The Paradox of Expertise and the Pandemic
The piece takes a harder turn when examining the specific backlash against expert advice during recent global crises. Matthias points out the hypocrisy in how critics attack government reliance on science while simultaneously ignoring the corporate influence that shapes daily life. He observes, "The mantra seems to be: governmental intrusion, bad; corporate intrusion, good." This is a vital distinction. During the pandemic, those who condemned lockdowns as "nannying" often failed to recognize that corporations were engaging in their own form of behavioral manipulation through advertising, prioritizing profit over public health.
Matthias writes, "Certain critics at the time appeared just to 'know' that the experts were wrong in recommending lockdowns. The critics, it seemed, were displaying a fault that they loudly condemned of others." This observation cuts deep into the current political discourse, where skepticism of institutions has morphed into a rejection of evidence itself. The author argues that the real issue isn't the existence of experts, but the difficulty of making decisions when experts disagree. He posits that a school of government should not be about finding a single "right way" to rule, but about teaching leaders how to weigh conflicting evidence without falling into dogma. This aligns with the Cambridge Platonists' historical emphasis on reason as a divine spark, suggesting that true governance requires a moral compass, not just a spreadsheet.

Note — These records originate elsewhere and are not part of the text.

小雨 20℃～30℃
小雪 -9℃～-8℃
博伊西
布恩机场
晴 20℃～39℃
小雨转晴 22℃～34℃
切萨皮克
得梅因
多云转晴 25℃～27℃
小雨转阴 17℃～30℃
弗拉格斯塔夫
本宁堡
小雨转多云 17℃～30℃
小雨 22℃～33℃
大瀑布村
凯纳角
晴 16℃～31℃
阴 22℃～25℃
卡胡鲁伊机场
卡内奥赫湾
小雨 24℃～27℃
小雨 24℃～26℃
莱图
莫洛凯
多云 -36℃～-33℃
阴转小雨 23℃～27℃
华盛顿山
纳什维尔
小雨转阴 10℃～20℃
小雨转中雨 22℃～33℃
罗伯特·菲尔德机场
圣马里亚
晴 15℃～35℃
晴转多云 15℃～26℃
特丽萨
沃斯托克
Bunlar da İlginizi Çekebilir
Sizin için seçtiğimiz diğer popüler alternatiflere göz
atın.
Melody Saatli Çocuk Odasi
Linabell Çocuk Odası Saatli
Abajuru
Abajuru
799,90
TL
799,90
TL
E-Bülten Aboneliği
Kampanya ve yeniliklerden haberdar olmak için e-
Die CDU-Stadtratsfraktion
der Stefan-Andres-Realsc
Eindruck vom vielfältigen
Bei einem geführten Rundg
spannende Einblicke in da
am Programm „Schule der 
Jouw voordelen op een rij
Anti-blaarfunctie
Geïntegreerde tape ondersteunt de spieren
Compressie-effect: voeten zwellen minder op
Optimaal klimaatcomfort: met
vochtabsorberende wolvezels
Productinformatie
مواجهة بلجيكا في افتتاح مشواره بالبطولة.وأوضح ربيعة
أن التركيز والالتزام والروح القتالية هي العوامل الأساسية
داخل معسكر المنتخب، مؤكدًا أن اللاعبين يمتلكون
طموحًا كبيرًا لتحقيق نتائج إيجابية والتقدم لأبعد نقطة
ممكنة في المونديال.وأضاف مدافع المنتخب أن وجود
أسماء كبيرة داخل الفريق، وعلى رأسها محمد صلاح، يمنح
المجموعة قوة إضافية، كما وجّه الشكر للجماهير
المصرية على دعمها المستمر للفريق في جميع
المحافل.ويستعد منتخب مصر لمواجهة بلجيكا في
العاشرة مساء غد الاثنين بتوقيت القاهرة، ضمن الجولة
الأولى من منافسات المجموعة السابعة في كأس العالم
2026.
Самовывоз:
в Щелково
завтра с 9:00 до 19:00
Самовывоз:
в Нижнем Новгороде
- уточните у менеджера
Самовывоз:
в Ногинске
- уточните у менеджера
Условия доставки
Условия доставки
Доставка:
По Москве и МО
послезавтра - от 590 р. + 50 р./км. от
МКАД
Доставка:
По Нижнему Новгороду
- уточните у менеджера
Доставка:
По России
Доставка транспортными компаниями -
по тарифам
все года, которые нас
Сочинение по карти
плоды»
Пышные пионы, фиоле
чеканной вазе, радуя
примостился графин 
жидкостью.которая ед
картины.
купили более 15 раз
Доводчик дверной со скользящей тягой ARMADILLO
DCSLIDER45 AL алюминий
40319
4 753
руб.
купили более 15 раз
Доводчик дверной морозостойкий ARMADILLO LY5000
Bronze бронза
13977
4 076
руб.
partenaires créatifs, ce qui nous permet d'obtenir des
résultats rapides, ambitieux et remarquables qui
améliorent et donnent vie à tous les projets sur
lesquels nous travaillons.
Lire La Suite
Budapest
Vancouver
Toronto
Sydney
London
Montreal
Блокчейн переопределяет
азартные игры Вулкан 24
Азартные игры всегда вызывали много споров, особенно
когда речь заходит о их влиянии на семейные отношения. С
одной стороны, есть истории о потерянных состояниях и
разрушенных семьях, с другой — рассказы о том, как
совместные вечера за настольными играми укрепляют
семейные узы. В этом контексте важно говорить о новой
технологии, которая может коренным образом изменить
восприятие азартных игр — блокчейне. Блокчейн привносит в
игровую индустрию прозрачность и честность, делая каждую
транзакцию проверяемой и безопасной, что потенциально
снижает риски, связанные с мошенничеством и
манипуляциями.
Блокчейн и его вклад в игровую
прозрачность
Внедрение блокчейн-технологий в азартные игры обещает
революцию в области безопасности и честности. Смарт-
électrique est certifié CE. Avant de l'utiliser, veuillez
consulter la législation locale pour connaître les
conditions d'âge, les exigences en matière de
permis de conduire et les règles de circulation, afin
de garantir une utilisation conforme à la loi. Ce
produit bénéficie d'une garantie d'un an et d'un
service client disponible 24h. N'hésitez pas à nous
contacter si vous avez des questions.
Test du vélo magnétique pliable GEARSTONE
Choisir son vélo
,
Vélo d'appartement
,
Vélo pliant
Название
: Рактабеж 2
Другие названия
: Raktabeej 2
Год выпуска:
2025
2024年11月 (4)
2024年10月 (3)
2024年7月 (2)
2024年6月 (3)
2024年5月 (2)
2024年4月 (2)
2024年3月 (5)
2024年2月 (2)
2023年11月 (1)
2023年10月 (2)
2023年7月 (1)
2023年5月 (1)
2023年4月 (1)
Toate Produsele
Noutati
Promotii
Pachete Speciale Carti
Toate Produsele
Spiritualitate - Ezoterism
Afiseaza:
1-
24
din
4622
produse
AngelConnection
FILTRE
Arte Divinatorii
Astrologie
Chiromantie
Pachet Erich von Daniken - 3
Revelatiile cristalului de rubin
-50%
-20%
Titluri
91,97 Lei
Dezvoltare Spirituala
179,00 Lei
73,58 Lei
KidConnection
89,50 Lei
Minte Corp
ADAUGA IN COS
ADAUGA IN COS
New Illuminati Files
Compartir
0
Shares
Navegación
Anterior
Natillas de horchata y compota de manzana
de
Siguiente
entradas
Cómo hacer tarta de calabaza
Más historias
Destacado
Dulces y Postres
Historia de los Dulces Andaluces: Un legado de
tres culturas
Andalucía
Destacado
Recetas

Critics might note that Matthias underestimates the genuine public fatigue with top-down mandates that feel disconnected from local realities. While the hypocrisy of anti-expert rhetoric is real, the failure of institutions to communicate the why behind difficult decisions has eroded trust in ways that a new school alone cannot fix.
Defining Good and Bad Government
Ultimately, Matthias steers the argument away from the mechanics of administration and toward the ethics of outcomes. He asserts that "there is a distinction between good and bad government" that applies to both aims and means. A government that seeks to improve welfare but uses ineffective methods is still a bad government. He illustrates this with the example of the UK's pandemic procurement, where equipment was bought from companies with no experience simply because they were "governmental friends," resulting in "inadequate equipment, wasteful expense and a subsequent futile chase to recover funds."
This section is the most grounded in the text, moving from abstract philosophy to concrete policy failure. Matthias writes, "A government with the sole aim of financially benefiting the ruling class at the cost of the living standards of its people is bad government." He uses this stark definition to challenge the notion that there is only one "right way" to govern, such as the absolute prioritization of individual freedom. He argues that "some may reasonably argue that a good government should see its top priority as that of providing for the basic needs of all its people — and that could well impinge on people's freedoms." This balance is the core challenge for any future graduate of the Rokos School.
A government with the good aim of improving the welfare of its population is none the less a bad government if the means it employs are hopelessly ineffective.
Bottom Line
Matthias's strongest contribution is his refusal to let the conversation settle on whether experts are good or bad; instead, he forces a reckoning with how expertise is used and who it serves. The piece's biggest vulnerability lies in its somewhat idealistic view of whether a new institution can actually inoculate leaders against the pressures of political expediency and corporate lobbying. As the executive branch and global powers continue to grapple with complex crises, the real test won't be the curriculum of a new school, but whether the leaders it produces can resist the urge to treat human lives as variables in an equation. The reader should watch for how the school navigates the tension between the "Ship of State" metaphor and the messy reality of democratic accountability.